Sunday, May 26, 2013
Gorham police may think they are acting in the public interest, but the public begs to differ.
Gorham parents would be better protected and served is police would reveal which youth group an accused child abuser volunteered with.
Investigators have decided not to name the youth group with which accused child abuser Michael Emerson is said to have volunteered, and they probably feel that naming the group is unnecessary because Emerson's alleged victims are not related to his volunteering.
But parents in Gorham and Frye Island are now wondering if their children's sports team, church group or after-school program is the one that police won't name, and keeping the group a secret is not fair.

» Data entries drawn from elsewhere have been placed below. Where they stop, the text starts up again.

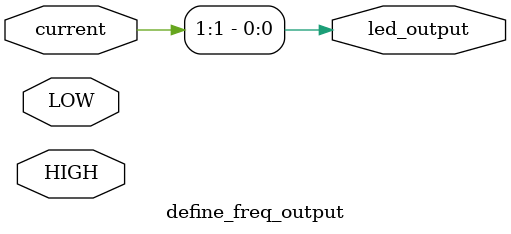
<source format=v>
module define_freq_output(
    // Constant pins
    input HIGH, input LOW,
    // Current states
    input [1:0] current,
    // Output
    output led_output //
);

   buf(led_output, current[1]);
    
endmodule
</source>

Instead of protecting the reputation of one organization, which may not have been involved in any of the acts one man is alleged to have committed, many organizations are now under suspicion. Parents who don't know which group Emerson was involved with will now look at all of the groups with suspicion.
This is not what the police are trying to do, but judging from comments from parents regarding the case, this is what's happening and police have a responsibility to prevent false notions from spreading.

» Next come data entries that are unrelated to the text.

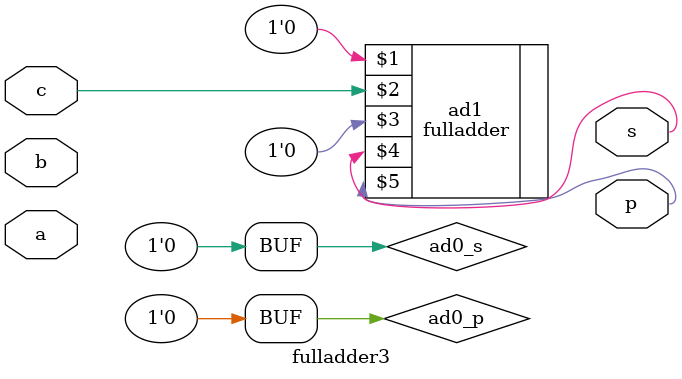
<source format=sv>
module fulladder3(input logic a, b, c, output logic s, p);

logic ad0_s = 0, ad0_p = 0;
fulladder ad0(a, b, 0, ad0_s, ad0_p);
fulladder ad1(ad0_s, c, ad0_p, s, p);

endmodule
</source>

Releasing all the information they have about Emerson could provide more evidence in the case. Even if none of the named victims are connected with the group, naming the organization could result in conversations within families that could lead to more victims coming forward.

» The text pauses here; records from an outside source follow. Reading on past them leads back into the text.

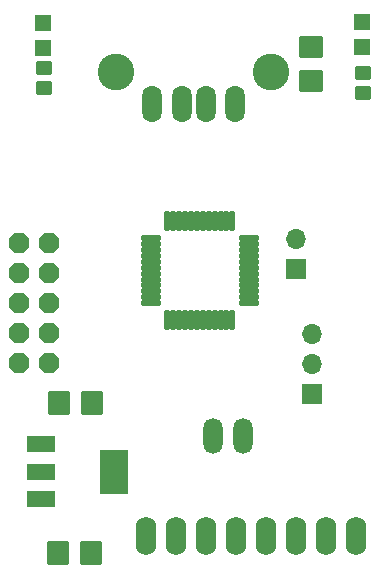
<source format=gbr>
%TF.GenerationSoftware,KiCad,Pcbnew,8.0.6*%
%TF.CreationDate,2024-11-27T18:57:58+00:00*%
%TF.ProjectId,wmk,776d6b2e-6b69-4636-9164-5f7063625858,rev?*%
%TF.SameCoordinates,Original*%
%TF.FileFunction,Soldermask,Top*%
%TF.FilePolarity,Negative*%
%FSLAX46Y46*%
G04 Gerber Fmt 4.6, Leading zero omitted, Abs format (unit mm)*
G04 Created by KiCad (PCBNEW 8.0.6) date 2024-11-27 18:57:58*
%MOMM*%
%LPD*%
G01*
G04 APERTURE LIST*
G04 Aperture macros list*
%AMRoundRect*
0 Rectangle with rounded corners*
0 $1 Rounding radius*
0 $2 $3 $4 $5 $6 $7 $8 $9 X,Y pos of 4 corners*
0 Add a 4 corners polygon primitive as box body*
4,1,4,$2,$3,$4,$5,$6,$7,$8,$9,$2,$3,0*
0 Add four circle primitives for the rounded corners*
1,1,$1+$1,$2,$3*
1,1,$1+$1,$4,$5*
1,1,$1+$1,$6,$7*
1,1,$1+$1,$8,$9*
0 Add four rect primitives between the rounded corners*
20,1,$1+$1,$2,$3,$4,$5,0*
20,1,$1+$1,$4,$5,$6,$7,0*
20,1,$1+$1,$6,$7,$8,$9,0*
20,1,$1+$1,$8,$9,$2,$3,0*%
%AMFreePoly0*
4,1,25,0.375350,0.844196,0.387473,0.833842,0.833842,0.387473,0.862349,0.331525,0.863600,0.315631,0.863600,-0.315631,0.844196,-0.375350,0.833842,-0.387473,0.387473,-0.833842,0.331525,-0.862349,0.315631,-0.863600,-0.315631,-0.863600,-0.375350,-0.844196,-0.387473,-0.833842,-0.833842,-0.387473,-0.862349,-0.331525,-0.863600,-0.315631,-0.863600,0.315631,-0.844196,0.375350,-0.833842,0.387473,
-0.387473,0.833842,-0.331525,0.862349,-0.315631,0.863600,0.315631,0.863600,0.375350,0.844196,0.375350,0.844196,$1*%
G04 Aperture macros list end*
%ADD10R,1.700000X1.700000*%
%ADD11O,1.700000X1.700000*%
%ADD12O,1.625600X3.048000*%
%ADD13RoundRect,0.101600X0.800000X0.900000X-0.800000X0.900000X-0.800000X-0.900000X0.800000X-0.900000X0*%
%ADD14O,1.661200X3.119200*%
%ADD15C,3.103200*%
%ADD16RoundRect,0.101600X-0.901500X0.800000X-0.901500X-0.800000X0.901500X-0.800000X0.901500X0.800000X0*%
%ADD17RoundRect,0.101600X-0.800000X-0.900000X0.800000X-0.900000X0.800000X0.900000X-0.800000X0.900000X0*%
%ADD18RoundRect,0.101600X-0.600000X0.600000X-0.600000X-0.600000X0.600000X-0.600000X0.600000X0.600000X0*%
%ADD19RoundRect,0.101600X0.550000X-0.500000X0.550000X0.500000X-0.550000X0.500000X-0.550000X-0.500000X0*%
%ADD20RoundRect,0.120800X-0.760800X0.120800X-0.760800X-0.120800X0.760800X-0.120800X0.760800X0.120800X0*%
%ADD21RoundRect,0.120800X0.120800X0.760800X-0.120800X0.760800X-0.120800X-0.760800X0.120800X-0.760800X0*%
%ADD22RoundRect,0.101600X-1.117500X0.609500X-1.117500X-0.609500X1.117500X-0.609500X1.117500X0.609500X0*%
%ADD23RoundRect,0.101600X-1.100000X1.800000X-1.100000X-1.800000X1.100000X-1.800000X1.100000X1.800000X0*%
%ADD24O,1.727200X3.251200*%
%ADD25FreePoly0,90.000000*%
G04 APERTURE END LIST*
D10*
%TO.C,J2*%
X157200000Y-80625000D03*
D11*
X157200000Y-78085000D03*
%TD*%
D12*
%TO.C,JP3*%
X150150000Y-94750000D03*
X152690000Y-94750000D03*
%TD*%
D13*
%TO.C,C13*%
X139893600Y-92026100D03*
X137093600Y-92026100D03*
%TD*%
D14*
%TO.C,X1*%
X152001100Y-66713600D03*
X149501100Y-66713600D03*
X147501100Y-66713600D03*
X145001100Y-66713600D03*
D15*
X155071100Y-64003600D03*
X141931100Y-64003600D03*
%TD*%
D16*
%TO.C,F1*%
X158450000Y-61856000D03*
X158450000Y-64700000D03*
%TD*%
D17*
%TO.C,C3*%
X136999800Y-104723700D03*
X139799800Y-104723700D03*
%TD*%
D18*
%TO.C,POWER0*%
X135770100Y-61912600D03*
X135770100Y-59812600D03*
%TD*%
D10*
%TO.C,J1*%
X158500000Y-91190000D03*
D11*
X158500000Y-88650000D03*
X158500000Y-86110000D03*
%TD*%
D19*
%TO.C,R3*%
X135820100Y-65336400D03*
X135820100Y-63636400D03*
%TD*%
D20*
%TO.C,U2*%
X153207200Y-83537300D03*
X153207200Y-83037300D03*
X153207200Y-82537300D03*
X153207200Y-82037300D03*
X153207200Y-81537300D03*
X153207200Y-81037300D03*
X153207200Y-80537300D03*
X153207200Y-80037300D03*
X153207200Y-79537300D03*
X153207200Y-79037300D03*
X153207200Y-78537300D03*
X153207200Y-78037300D03*
D21*
X151777200Y-76607300D03*
X151277200Y-76607300D03*
X150777200Y-76607300D03*
X150277200Y-76607300D03*
X149777200Y-76607300D03*
X149277200Y-76607300D03*
X148777200Y-76607300D03*
X148277200Y-76607300D03*
X147777200Y-76607300D03*
X147277200Y-76607300D03*
X146777200Y-76607300D03*
X146277200Y-76607300D03*
D20*
X144847200Y-78037300D03*
X144847200Y-78537300D03*
X144847200Y-79037300D03*
X144847200Y-79537300D03*
X144847200Y-80037300D03*
X144847200Y-80537300D03*
X144847200Y-81037300D03*
X144847200Y-81537300D03*
X144847200Y-82037300D03*
X144847200Y-82537300D03*
X144847200Y-83037300D03*
X144847200Y-83537300D03*
D21*
X146277200Y-84967300D03*
X146777200Y-84967300D03*
X147277200Y-84967300D03*
X147777200Y-84967300D03*
X148277200Y-84967300D03*
X148777200Y-84967300D03*
X149277200Y-84967300D03*
X149777200Y-84967300D03*
X150277200Y-84967300D03*
X150777200Y-84967300D03*
X151277200Y-84967300D03*
X151777200Y-84967300D03*
%TD*%
D22*
%TO.C,IC1*%
X135589600Y-95500100D03*
X135589600Y-97811100D03*
X135589600Y-100122100D03*
D23*
X141787600Y-97811100D03*
%TD*%
D24*
%TO.C,JP2*%
X162257431Y-103249369D03*
X159717431Y-103249369D03*
X157177431Y-103249369D03*
X154637431Y-103249369D03*
X152097431Y-103249369D03*
X149557431Y-103249369D03*
X147017431Y-103249369D03*
X144477431Y-103249369D03*
%TD*%
D19*
%TO.C,R4*%
X162834900Y-65731400D03*
X162834900Y-64031400D03*
%TD*%
D18*
%TO.C,CONNECT0*%
X162772900Y-61836400D03*
X162772900Y-59736400D03*
%TD*%
D25*
%TO.C,JP1*%
X136271100Y-88583600D03*
X133731100Y-88583600D03*
X136271100Y-86043600D03*
X133731100Y-86043600D03*
X136271100Y-83503600D03*
X133731100Y-83503600D03*
X136271100Y-80963600D03*
X133731100Y-80963600D03*
X136271100Y-78423600D03*
X133731100Y-78423600D03*
%TD*%
M02*

</source>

Several groups said that Emerson applied to volunteer with them, but never followed through with the necessary training. That could be an indication that his desire to volunteer with children was not wholly irrelevant to the kinds of activities for which he was arrested.
There is more public awareness about child abuse than ever in our history, and stressed families rely more on after-school and extracurricular programs to keep kids safe when their parents are working.
In that environment, police should err on the side of releasing too much information, rather than keeping secrets.
Families should know if this suspect had been part of their children's activities, or if their kids' groups were really not involved after all.